The video and discussion surrounding what the Sun West School Division is doing is absolutely remarkable and ties nicely into the ISTE standards. The Sun West School Division, however, uses their own acronym: PeBL. This model is impressive. Seeing the students take their learning into their own hands and a division taking the concept of personalized learning and marrying it with digital integration just makes sense. The problem so many teachers face with personalized learning is how to get around to all the different groups and monitor student
progress. From what I can see from these resources, it appears a lot is put onto the students to track, mentor each other, and follow their learning outcomes independently. I do not doubt there is a lot of scaffolding that takes place, however the learning outcomes and student engagement improvement would be well worth it! Students take great pride in learning for themselves and taking their learning into their own hands. I know from the few inquiry-based assignments I have attempted, the pride and effort students showcase through their work is proof enough to demonstrate the importance of these types of learning opportunities. I would love to visit this school division and see first-hand how these strategies are implemented and how the students manage it all.

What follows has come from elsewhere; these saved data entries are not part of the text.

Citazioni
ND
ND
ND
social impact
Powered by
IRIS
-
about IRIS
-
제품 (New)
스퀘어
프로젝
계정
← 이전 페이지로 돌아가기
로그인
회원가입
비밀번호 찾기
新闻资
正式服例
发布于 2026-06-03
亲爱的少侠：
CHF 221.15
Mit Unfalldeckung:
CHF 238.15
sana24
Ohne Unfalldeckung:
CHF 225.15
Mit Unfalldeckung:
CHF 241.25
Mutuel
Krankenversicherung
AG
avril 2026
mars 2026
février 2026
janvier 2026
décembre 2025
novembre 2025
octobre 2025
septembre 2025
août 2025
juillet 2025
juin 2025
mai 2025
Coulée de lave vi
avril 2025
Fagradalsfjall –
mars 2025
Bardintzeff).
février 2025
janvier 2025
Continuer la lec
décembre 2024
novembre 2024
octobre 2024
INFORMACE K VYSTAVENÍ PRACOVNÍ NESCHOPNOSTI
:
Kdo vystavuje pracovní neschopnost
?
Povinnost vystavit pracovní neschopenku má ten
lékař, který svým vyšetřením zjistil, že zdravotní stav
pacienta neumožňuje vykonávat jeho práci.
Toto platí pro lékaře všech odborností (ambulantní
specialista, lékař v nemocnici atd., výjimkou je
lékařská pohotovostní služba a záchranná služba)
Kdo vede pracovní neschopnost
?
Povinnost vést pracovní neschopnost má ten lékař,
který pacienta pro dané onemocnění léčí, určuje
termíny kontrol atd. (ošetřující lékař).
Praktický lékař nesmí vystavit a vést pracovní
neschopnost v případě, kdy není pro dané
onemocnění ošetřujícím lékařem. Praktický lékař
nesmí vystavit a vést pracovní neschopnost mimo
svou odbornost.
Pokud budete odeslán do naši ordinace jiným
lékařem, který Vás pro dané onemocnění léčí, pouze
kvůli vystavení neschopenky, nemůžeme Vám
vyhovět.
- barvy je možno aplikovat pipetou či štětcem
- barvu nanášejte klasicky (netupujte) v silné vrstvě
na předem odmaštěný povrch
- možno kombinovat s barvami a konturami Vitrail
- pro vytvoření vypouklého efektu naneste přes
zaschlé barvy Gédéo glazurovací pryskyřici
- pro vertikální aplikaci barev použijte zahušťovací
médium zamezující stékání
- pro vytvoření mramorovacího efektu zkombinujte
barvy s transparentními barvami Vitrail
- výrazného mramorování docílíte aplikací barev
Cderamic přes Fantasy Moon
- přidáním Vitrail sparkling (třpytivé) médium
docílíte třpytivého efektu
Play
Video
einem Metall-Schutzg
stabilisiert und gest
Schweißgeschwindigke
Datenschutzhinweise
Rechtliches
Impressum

During the podcast with Dr. Guy Tetrault, he mentioned an elderly lady finally completing her grade twelve through his online distance learning program. Previously this would not have been attainable, however technology has granted this to happen. I have experienced students reaching learning goals with the aid of technology. Students creating stories with dictation software or reading grade level texts with reading software allows students the opportunity to overcome obstacles that previously held them back. We are now able to use technology to narrow the learning gap of so many people, because of the advancements it offers.
After looking at the images from this week’s assignment, I was drawn to Image 1. I remember seeing this graphic when I read George Couros’ “Innovator’s Mindset“. Being in a classroom with technology does not mean that you suddenly have a very expensive pencil. It is not about using tools to replace the previous tools you were using. Technology is about flattening the walls and bringing new opportunities to your students. As this table clearly illustrates, it is about empowering students, just like the Sun West School Division does. Sure the tools can make learning a lot of fun and can add new aspects to your teaching and learning, however you need to take your technology integration to a level where students are not only creating, but collaborating and connecting with the world around them.
How can you use technology to enhance your students’ learning outcomes? How can technology aid your students critical and creative thinking skills?